Roger, aka the Head of the Geekforce has had a bit of time on his hands, with two of our major clients serving the Hotel and Catering industries. I spoke to him about the new Covid-19 graphs he has put up on the Gamma Science Website.
Now one of the things we do for our clients is Business Analytics, and Data Science, specifically, designing bespoke systems to analyse and interpret complex datasets and present them to decision makers, often in visual and graphical formats.
S: So what inspired you to put the graphs on the website?
R: I'm an engineer, and I wanted to understand what was happening! I got fed up not being able to see a consistent picture from the published graphs. I had the tools, so I did it!
S: So why were the graphs in the media not helpful?
R: The mass media tends to present the "Graph of the day" compiled from different data sources, so you are not getting a consistent picture over time. And most of them initially used a linear scale, which just shows the line going up and up. A logarithmic scale gives a better comparison for exponentially increasing data, and allows you to meaningfully interpret what is going on in the early stages, while still being able to see changes to the data relative to the straight exponential increase line, as the numbers grow.
S: Exponentially increasing data?
R: When the numbers just keep on doubling over a regular interval. If you see the scale, it starts at 1 -100 in the first section, the next section is 100- 1000, the next 1,000-10,000, to 100,000 and so on. The straight line shows the numbers going on doubling, over the reference period, for comparison. It's a common tool in data science, especially when you are dealing with rapid growth, and really silly numbers, like here! These steep curves are very difficult to judge by eye, so the logarithmic scale allows you to squash the lines at the top of the scale, so if you put the straight exponential growth line in, it gives you a reference.

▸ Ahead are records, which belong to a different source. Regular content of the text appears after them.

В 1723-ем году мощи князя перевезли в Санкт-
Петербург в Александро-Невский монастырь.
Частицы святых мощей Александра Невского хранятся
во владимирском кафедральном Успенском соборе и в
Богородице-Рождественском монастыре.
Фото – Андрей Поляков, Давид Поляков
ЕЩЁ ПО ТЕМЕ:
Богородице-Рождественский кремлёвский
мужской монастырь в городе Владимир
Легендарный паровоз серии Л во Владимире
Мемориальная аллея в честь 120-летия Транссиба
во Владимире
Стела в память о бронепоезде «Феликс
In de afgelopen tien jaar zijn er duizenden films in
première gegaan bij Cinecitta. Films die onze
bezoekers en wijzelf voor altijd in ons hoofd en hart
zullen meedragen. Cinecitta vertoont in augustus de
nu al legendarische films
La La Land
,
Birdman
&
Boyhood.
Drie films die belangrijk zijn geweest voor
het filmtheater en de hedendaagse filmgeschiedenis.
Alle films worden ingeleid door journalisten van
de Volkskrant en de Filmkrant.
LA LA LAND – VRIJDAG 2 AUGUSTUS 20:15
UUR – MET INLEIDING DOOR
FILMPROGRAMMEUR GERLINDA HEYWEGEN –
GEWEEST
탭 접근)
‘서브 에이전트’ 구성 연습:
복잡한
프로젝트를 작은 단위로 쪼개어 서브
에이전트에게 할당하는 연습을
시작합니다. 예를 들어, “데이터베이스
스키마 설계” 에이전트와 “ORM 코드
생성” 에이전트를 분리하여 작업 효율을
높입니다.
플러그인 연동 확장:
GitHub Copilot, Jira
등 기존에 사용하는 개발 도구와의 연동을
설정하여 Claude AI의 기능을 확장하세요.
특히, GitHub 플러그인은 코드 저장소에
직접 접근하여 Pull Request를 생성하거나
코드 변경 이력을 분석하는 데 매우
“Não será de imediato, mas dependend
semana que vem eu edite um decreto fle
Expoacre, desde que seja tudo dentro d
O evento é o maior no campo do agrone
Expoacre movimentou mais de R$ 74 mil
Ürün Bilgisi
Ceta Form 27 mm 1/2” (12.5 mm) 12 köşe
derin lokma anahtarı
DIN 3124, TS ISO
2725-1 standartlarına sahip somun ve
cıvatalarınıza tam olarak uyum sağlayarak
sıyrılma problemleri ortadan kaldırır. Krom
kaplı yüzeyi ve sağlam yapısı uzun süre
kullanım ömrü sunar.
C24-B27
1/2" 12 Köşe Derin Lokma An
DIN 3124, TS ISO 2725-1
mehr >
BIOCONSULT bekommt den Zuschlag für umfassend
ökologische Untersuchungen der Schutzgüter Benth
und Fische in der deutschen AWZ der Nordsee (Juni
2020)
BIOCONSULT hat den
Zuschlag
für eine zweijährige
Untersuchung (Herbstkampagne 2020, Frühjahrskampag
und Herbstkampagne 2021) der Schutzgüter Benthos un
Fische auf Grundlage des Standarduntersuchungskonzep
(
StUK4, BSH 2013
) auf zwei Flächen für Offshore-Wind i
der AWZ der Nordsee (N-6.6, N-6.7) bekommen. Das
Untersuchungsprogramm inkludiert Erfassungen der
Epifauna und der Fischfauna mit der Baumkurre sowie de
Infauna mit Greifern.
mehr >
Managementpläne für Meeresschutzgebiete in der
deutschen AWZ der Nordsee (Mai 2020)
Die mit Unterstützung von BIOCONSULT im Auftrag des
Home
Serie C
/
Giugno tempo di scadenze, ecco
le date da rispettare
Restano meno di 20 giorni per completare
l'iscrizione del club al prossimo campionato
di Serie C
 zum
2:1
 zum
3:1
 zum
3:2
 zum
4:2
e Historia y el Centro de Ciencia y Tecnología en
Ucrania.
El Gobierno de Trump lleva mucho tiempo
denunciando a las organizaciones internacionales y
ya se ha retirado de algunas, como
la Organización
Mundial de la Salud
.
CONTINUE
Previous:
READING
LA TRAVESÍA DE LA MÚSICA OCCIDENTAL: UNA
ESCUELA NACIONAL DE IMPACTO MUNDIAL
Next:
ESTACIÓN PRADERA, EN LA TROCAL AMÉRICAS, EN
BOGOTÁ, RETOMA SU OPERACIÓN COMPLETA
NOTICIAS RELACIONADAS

S: So when we see the curve bending over, is that what the Government mean by "flattening the curve"?
R: Not exactly. It's complicated!
S: We've been at this for five minutes, and that's your first "It's Complicated!". Are you getting better at this, or am I? So what does it mean, exactly?
R: Well most of the graphs where they talked about flattening the curve were linear, and the hope was it would flatten early on, while numbers of new cases were relatively low. And they are a plot of active cases, eg the number of people in hospital. But the figures I can find for recoveries are not reliable, so we can't plot that graph with any confidence. Anyway, we've gone past that now, but if you see angle flattening, and the graph crossing over that straight reference line, it means that at least the rate of doubling has slowed, which you can see it has, as the lock down begins to take effect, on both the new cases and the total cases. And if you look at New Zealand, where the line is virtually parallel to the base line, it means that the numbers are growing at the same rate, not doubling and redoubling.
S: Yes, I was going to ask you about that? The rest of the graphs are in Europe, why include New Zealand?
R: Apart from the fact you are from there, and you asked me to, you mean? Well, New Zealand had advance warning, so they had a lot of advantages. They closed the borders and locked down people's movement early. It's as close as we've got to a best case scenario.
S: So why are there are some dips in the lines?
R: The difference data is quite choppy. There may be lags in reporting, and gaps in the data, especially around the long weekends. And different countries report numbers calculated in slightly different way, which doesn't exactly help. But, imperfect as it is, it's the best data I could find. I'm not an epidemiologist, just a data scientist trying to make sense of something using the tools I've got. Which is why we presented it without comment on the website.
S: So you say you had the data tools, what were they?
R: We are mostly a Python House, most of our Data Science is done in Python. I used Jupyter, and Jupyter notebook, which are useful data analytics tools. I wanted to see the graphs, and see whether the data backed up what was being reported in the news. I tweaked what I was doing and tried different things. I wanted to get it out reliably each day, so starting with Jupyter, I wrote a Python Program and described each graph I wanted, added a bit of branding and put them on the website. Then I got interested in different aspects, so I added more graphs. I started with two, and now I've got six. I used Plotly as a presentation tool. It was a pretty trivial little project, from a simple online dataset, but I thought it might help some people to better understand what was going on, to present it this way.
S: So which dataset did you use?
R: I used John Hopkins CSSE, which is really easy to download using standard tools. Theres a lot more on there than what we are doing, but these were the ones I found interesting.
S: Thank you Roger! I hope other people find it interesting as well. (Mutters darkly about slide tables and log tables, aka implements of perplexing torture at school, and wanders off!)